## ABOUT THIS EXERCISE
From the data below, reproduce word for word the lines running from the line with "p k této bezplatné" up to and including the line with "ní a vykreslování".

━━ MATERIAL FOR THIS TASK

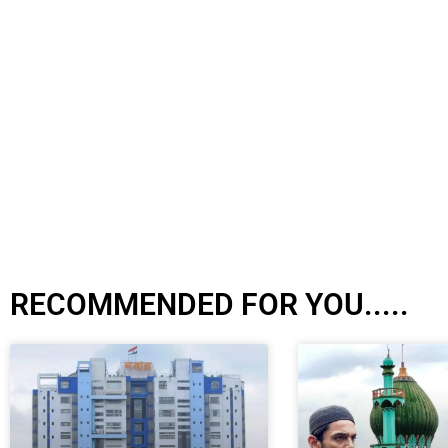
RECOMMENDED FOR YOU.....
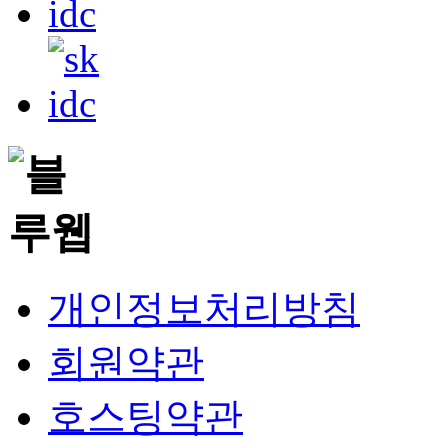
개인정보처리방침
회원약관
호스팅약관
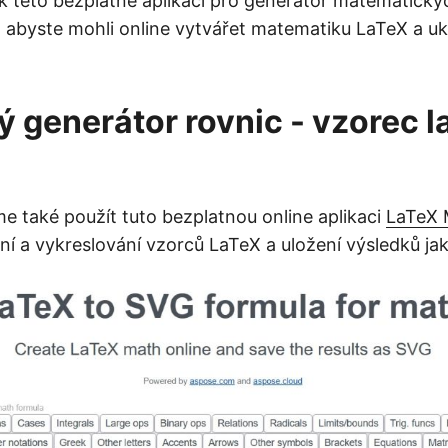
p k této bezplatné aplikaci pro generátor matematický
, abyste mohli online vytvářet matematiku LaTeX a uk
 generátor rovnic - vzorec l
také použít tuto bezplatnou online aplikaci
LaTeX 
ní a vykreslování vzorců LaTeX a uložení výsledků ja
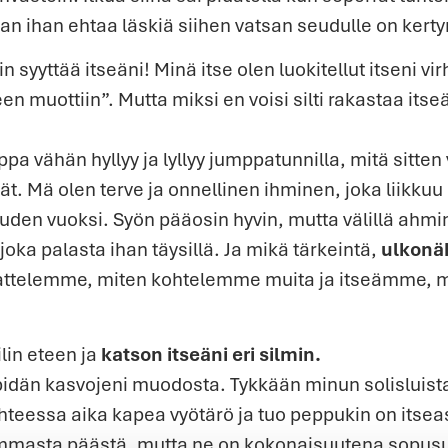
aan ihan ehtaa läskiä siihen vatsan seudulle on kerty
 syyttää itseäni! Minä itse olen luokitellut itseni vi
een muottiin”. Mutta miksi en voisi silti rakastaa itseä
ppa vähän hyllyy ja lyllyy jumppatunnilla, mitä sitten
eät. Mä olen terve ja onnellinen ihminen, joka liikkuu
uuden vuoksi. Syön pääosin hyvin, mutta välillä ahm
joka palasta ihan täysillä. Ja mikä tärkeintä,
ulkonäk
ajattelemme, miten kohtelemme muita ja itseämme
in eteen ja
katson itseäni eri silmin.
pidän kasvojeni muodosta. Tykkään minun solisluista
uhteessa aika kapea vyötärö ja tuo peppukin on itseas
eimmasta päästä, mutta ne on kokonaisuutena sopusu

━━━━
━━ MATERIAL FOR THIS TASK

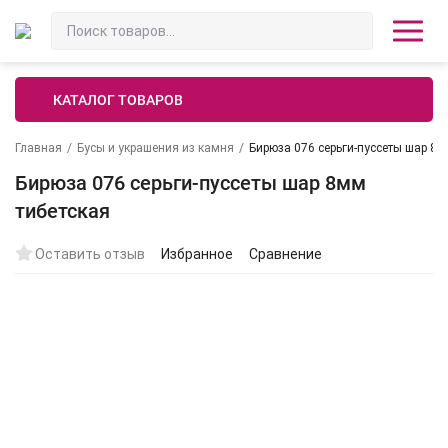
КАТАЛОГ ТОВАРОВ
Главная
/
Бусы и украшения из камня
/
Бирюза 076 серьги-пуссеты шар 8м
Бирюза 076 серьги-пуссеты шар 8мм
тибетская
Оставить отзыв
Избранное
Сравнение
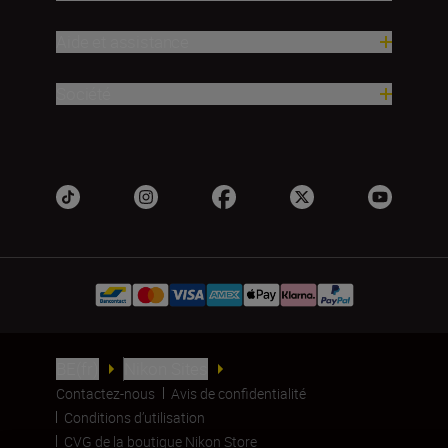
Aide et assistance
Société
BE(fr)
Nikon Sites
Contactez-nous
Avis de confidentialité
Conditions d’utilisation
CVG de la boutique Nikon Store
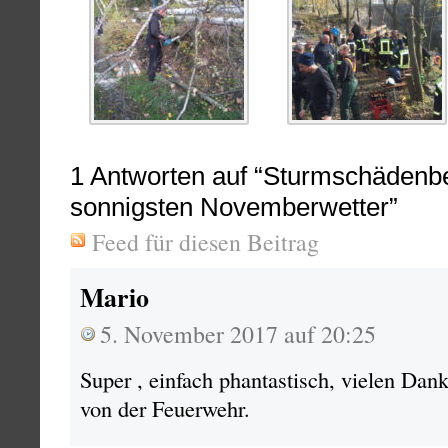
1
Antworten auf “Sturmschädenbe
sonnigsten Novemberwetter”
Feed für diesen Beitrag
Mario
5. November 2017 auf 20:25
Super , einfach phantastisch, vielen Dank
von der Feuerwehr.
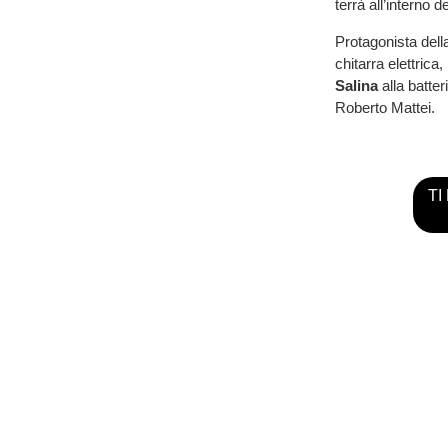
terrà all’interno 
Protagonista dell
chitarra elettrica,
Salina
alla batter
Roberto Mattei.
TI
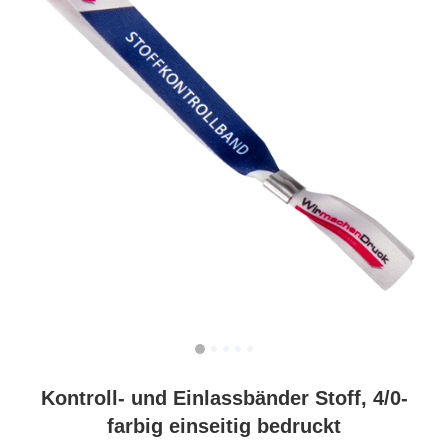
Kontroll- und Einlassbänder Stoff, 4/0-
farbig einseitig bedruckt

━━━━

## ANSWER SECTION
p k této bezplatné aplikaci pro generátor matematický
, abyste mohli online vytvářet matematiku LaTeX a uk
 generátor rovnic - vzorec l
také použít tuto bezplatnou online aplikaci
LaTeX 
ní a vykreslování vzorců LaTeX a uložení výsledků ja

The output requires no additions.